Les traits de l’ethnologue se fixèrent en une expression d’assentiment. Il commençait à être convaincu.

— A ton avis, qu’est-il arrivé ensuite ? interrogea-t-il.

— Le vrai cauchemar a débuté pour les Tsevens. D’une manière ou d’une autre, les parapsychologues ont dû se rendre compte du miracle des guérisons. Ils ont compris cette vérité extraordinaire : les facultés qu’ils cherchaient à capter depuis trois ans en étudiant des chamans venus des goulags existaient à quelques kilomètres de leur laboratoire. A portée de main. Et à un degré inimaginable ! Ils ont saisi alors qu’ils se trouvaient dans le berceau même des pouvoirs qu’ils convoitaient depuis si longtemps.

— Et ils ont arrêté les chamans ?

— Ils tenaient des virtuoses. Des perles rares. Ils ont repris leurs expériences avec ces hommes et, cette fois, ils ont réussi leur coup. Ils sont parvenus à leur arracher leur savoir chamanique.

— Comment ?

— C’est l’élément qui me manque. Mais ces chercheurs ont réussi à conquérir ces pouvoirs. Voilà pourquoi ils détiennent aujourd’hui des facultés hors du commun. Voilà pourquoi mon enquête a été jalonnée de phénomènes inexplicables. Et voilà pourquoi ils reviennent aujourd’hui : pour recommencer leur expérience — l’expérience qui leur a permis, à l’époque, d’acquérir ces facultés.

L’Italien déniait lentement de la tête.

— C’est trop dingue.

— On peut dire ça, oui. Je possède maintenant une dernière certitude : ce vol de secrets est le véritable mobile des meurtres. Eugen Talikh venge son peuple, mais pas au sens où je le croyais.
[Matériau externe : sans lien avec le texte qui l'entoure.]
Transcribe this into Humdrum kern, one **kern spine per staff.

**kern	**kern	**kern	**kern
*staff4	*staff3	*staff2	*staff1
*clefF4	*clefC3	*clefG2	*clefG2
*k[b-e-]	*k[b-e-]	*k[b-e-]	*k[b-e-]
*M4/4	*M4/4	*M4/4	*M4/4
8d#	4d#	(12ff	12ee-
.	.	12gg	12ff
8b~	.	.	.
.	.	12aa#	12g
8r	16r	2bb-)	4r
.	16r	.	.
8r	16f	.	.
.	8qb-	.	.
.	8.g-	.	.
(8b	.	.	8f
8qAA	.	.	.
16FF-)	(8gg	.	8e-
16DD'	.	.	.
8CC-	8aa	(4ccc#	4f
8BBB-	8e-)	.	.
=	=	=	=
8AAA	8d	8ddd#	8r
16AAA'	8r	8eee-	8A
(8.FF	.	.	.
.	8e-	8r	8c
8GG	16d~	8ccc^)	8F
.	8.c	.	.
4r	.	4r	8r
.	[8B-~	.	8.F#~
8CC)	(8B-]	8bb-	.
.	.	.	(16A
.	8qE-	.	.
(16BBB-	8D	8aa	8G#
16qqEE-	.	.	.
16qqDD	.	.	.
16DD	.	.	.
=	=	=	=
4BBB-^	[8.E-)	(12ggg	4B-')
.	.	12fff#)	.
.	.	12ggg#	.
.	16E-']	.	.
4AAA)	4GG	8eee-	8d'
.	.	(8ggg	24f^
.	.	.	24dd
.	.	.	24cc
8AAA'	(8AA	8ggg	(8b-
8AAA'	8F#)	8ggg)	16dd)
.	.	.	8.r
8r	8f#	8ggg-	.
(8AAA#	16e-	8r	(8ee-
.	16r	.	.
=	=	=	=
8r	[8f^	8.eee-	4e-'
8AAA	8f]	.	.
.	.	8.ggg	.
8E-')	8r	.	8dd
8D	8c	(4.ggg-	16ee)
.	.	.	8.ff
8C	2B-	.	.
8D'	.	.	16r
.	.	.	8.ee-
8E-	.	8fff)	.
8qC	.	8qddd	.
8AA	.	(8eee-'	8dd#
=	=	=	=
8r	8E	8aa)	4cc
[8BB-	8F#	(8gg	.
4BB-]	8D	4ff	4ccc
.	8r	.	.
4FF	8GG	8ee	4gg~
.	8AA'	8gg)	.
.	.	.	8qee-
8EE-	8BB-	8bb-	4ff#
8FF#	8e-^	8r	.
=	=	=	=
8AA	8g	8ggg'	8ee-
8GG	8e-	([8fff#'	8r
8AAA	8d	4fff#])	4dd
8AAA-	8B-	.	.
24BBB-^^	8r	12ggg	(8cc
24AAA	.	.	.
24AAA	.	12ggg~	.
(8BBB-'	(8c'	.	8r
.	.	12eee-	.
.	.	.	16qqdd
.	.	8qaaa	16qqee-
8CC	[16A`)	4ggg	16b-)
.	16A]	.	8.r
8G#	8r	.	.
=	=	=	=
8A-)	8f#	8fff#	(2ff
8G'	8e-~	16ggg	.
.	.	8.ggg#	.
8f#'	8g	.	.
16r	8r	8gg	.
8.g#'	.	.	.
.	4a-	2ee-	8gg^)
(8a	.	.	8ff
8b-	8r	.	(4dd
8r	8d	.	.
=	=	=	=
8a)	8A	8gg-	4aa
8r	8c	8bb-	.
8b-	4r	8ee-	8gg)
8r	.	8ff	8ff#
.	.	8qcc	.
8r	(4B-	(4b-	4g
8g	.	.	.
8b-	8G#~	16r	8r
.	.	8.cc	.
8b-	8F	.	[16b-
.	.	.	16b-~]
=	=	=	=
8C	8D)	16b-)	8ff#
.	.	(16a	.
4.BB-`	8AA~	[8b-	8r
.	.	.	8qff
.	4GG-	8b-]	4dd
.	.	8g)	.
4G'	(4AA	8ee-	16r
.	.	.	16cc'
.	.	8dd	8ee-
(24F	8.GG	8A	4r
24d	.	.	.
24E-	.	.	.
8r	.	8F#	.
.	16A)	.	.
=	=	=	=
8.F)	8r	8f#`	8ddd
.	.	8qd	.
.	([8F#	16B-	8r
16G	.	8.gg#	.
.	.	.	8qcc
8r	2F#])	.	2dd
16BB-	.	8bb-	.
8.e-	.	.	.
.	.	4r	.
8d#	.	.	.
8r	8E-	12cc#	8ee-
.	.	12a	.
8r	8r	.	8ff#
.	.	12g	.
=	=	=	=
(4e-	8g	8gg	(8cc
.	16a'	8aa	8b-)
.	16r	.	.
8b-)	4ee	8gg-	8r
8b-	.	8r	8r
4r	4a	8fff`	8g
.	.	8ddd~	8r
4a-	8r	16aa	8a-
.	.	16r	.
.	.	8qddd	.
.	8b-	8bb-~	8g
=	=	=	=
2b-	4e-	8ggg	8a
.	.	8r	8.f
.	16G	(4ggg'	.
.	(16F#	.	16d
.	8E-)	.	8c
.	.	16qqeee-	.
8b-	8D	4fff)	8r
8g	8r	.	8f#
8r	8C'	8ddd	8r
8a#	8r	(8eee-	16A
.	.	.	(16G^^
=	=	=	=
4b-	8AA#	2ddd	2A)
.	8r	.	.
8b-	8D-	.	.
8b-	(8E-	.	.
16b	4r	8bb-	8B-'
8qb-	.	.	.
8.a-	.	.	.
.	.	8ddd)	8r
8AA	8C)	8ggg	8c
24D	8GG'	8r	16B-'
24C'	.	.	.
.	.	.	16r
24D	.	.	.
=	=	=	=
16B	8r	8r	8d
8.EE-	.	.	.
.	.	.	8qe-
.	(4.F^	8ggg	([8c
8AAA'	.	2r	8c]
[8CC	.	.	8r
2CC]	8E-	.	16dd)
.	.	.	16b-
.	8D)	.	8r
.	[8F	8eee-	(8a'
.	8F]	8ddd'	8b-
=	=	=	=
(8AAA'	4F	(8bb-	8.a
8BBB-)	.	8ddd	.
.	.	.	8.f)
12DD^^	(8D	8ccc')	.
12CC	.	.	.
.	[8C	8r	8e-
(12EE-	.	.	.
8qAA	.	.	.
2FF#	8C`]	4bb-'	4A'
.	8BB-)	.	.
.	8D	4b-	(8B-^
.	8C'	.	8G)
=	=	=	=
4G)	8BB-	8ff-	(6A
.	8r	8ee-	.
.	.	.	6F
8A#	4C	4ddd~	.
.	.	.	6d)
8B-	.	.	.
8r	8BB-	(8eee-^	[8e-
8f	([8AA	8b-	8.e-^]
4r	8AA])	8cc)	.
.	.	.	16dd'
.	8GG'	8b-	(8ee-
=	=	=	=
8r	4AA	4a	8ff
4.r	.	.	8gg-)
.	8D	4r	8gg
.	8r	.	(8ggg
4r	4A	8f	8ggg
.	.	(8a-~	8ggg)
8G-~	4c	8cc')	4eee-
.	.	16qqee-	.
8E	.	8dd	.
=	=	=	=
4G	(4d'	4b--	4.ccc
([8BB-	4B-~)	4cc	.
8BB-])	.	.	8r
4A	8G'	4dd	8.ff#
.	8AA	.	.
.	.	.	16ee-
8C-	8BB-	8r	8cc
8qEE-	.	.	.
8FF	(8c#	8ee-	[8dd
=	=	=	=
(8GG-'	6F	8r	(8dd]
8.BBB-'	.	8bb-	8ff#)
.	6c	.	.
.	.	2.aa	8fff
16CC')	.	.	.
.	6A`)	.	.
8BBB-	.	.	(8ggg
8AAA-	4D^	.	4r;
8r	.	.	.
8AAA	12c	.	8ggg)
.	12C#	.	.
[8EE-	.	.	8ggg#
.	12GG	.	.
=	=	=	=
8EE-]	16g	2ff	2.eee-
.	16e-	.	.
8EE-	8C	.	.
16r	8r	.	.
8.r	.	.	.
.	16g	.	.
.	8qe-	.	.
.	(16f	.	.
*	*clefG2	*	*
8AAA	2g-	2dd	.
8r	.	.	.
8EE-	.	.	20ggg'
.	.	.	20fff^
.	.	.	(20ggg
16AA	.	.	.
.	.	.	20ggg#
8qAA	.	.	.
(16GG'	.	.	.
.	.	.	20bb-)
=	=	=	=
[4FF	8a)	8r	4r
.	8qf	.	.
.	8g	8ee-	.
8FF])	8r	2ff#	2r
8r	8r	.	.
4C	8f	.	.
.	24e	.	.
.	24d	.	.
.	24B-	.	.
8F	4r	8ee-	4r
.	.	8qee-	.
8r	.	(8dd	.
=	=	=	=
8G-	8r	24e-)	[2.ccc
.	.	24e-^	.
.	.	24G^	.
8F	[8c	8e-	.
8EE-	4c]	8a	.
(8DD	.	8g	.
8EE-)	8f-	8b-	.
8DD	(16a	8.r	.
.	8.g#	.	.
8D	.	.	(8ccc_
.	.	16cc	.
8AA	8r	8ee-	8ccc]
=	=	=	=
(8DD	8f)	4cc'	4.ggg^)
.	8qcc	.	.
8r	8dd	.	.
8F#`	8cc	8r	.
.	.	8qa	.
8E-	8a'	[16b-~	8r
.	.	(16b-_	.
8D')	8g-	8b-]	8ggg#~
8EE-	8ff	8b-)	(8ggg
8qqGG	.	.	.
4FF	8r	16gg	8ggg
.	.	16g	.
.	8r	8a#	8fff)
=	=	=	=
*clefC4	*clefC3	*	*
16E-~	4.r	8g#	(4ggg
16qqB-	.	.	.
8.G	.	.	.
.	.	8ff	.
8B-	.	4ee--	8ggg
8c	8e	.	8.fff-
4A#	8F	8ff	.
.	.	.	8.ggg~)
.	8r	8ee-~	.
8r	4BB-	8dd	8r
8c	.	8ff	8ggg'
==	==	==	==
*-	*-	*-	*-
Il ne venge pas, spécifiquement, le génocide des ouvriers de l’anneau, mais, plus généralement, le pillage de leur culture. Il venge une profanation. Ces salopards ont volé les dons des Tsevens. Et ils sont en train de le payer au prix fort.

— Pourquoi trente ans après ? Pourquoi attendre leur retour vers le tokamak ?

— La réponse doit appartenir à l’élément de l’histoire que nous ne possédons pas — à la technique qu’ils ont utilisée pour capter ces pouvoirs. A ce rendez-vous donné par les enfants aux doigts brûlés…

Elle se leva. L’ethnologue l’observait.

— Mais… maintenant ? Que va-t-il se passer ? Qu’allons-nous faire ?

Diane enfila sa parka. Elle se sentait ivre de vie, ivre de vérité.